*What is required*
All the lines below should appear again unchanged, though their pictures should not.

*Data shown*

◆ ◆ ◆ ◆ ◆ ◆ ◆

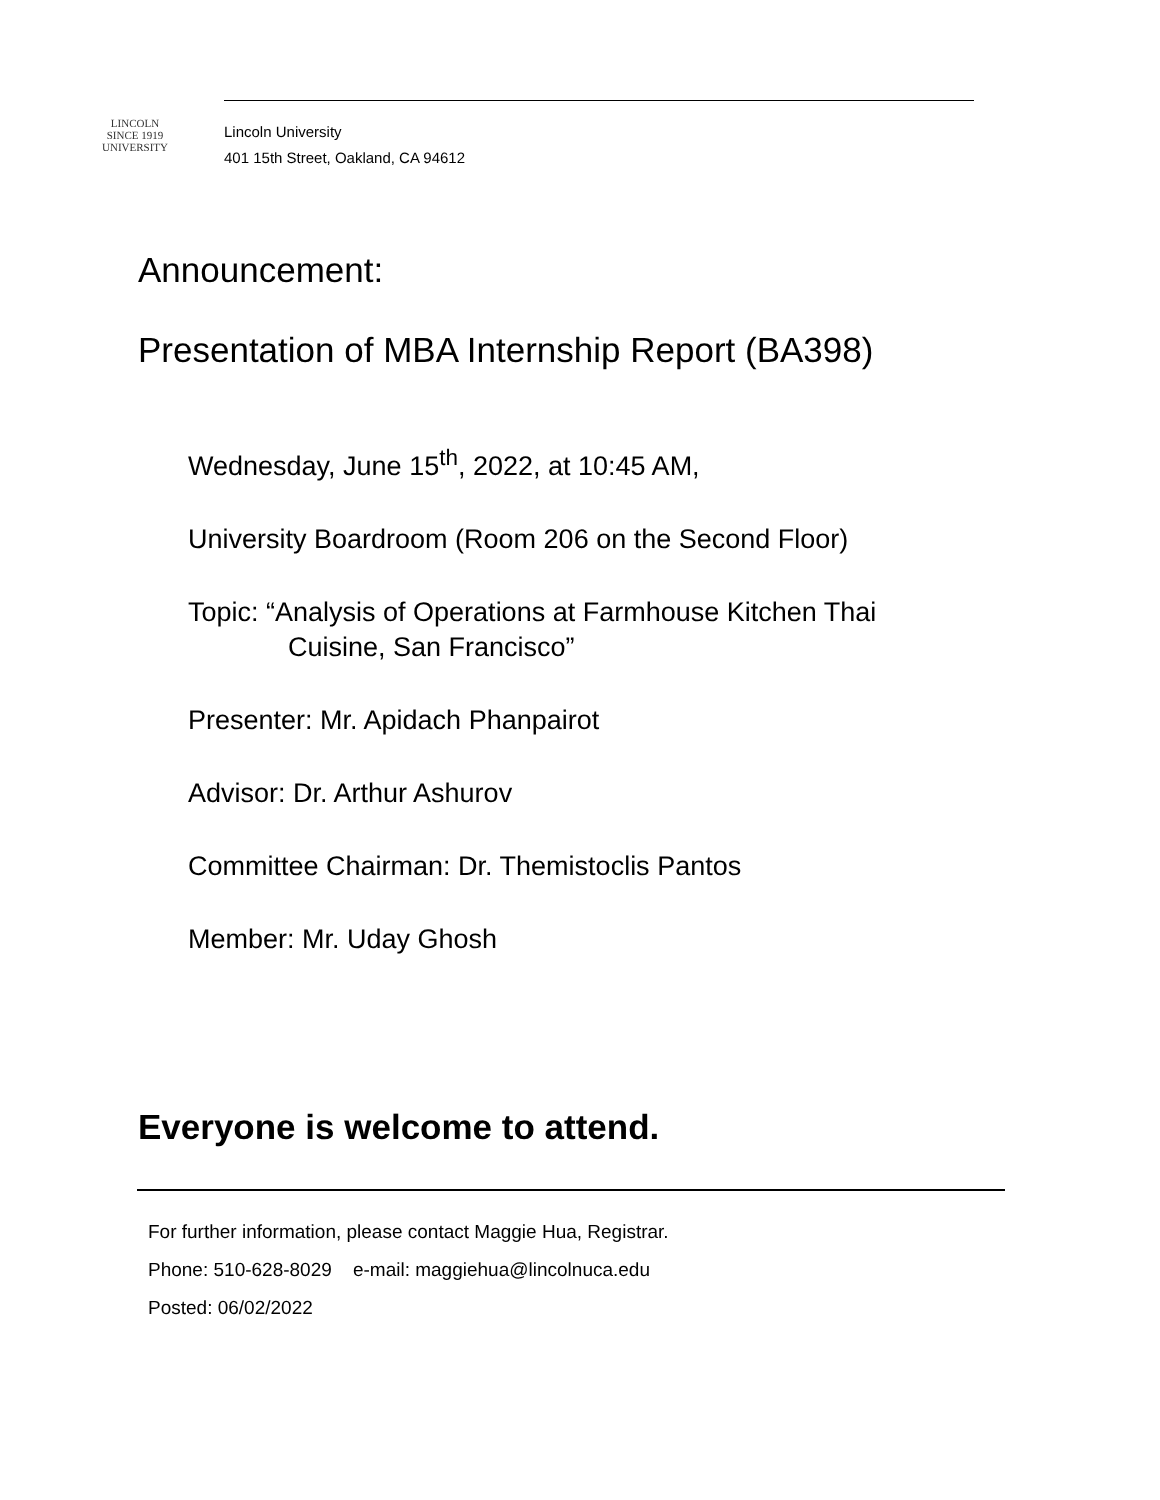LINCOLN
SINCE 1919
UNIVERSITY
Lincoln University
401 15th Street, Oakland, CA 94612
Announcement:
Presentation of MBA Internship Report (BA398)
Wednesday, June 15<sup>th</sup>, 2022, at 10:45 AM,
University Boardroom (Room 206 on the Second Floor)
Topic: “Analysis of Operations at Farmhouse Kitchen Thai
Cuisine, San Francisco”
Presenter: Mr. Apidach Phanpairot
Advisor: Dr. Arthur Ashurov
Committee Chairman: Dr. Themistoclis Pantos
Member: Mr. Uday Ghosh
Everyone is welcome to attend.
For further information, please contact Maggie Hua, Registrar.
Phone: 510-628-8029 e-mail: maggiehua@lincolnuca.edu
Posted: 06/02/2022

◆ ◆ ◆ ◆ ◆ ◆ ◆

*Answer*
LINCOLN
SINCE 1919
UNIVERSITY
Lincoln University
401 15th Street, Oakland, CA 94612
Announcement:
Presentation of MBA Internship Report (BA398)
Wednesday, June 15<sup>th</sup>, 2022, at 10:45 AM,
University Boardroom (Room 206 on the Second Floor)
Topic: “Analysis of Operations at Farmhouse Kitchen Thai
Cuisine, San Francisco”
Presenter: Mr. Apidach Phanpairot
Advisor: Dr. Arthur Ashurov
Committee Chairman: Dr. Themistoclis Pantos
Member: Mr. Uday Ghosh
Everyone is welcome to attend.
For further information, please contact Maggie Hua, Registrar.
Phone: 510-628-8029 e-mail: maggiehua@lincolnuca.edu
Posted: 06/02/2022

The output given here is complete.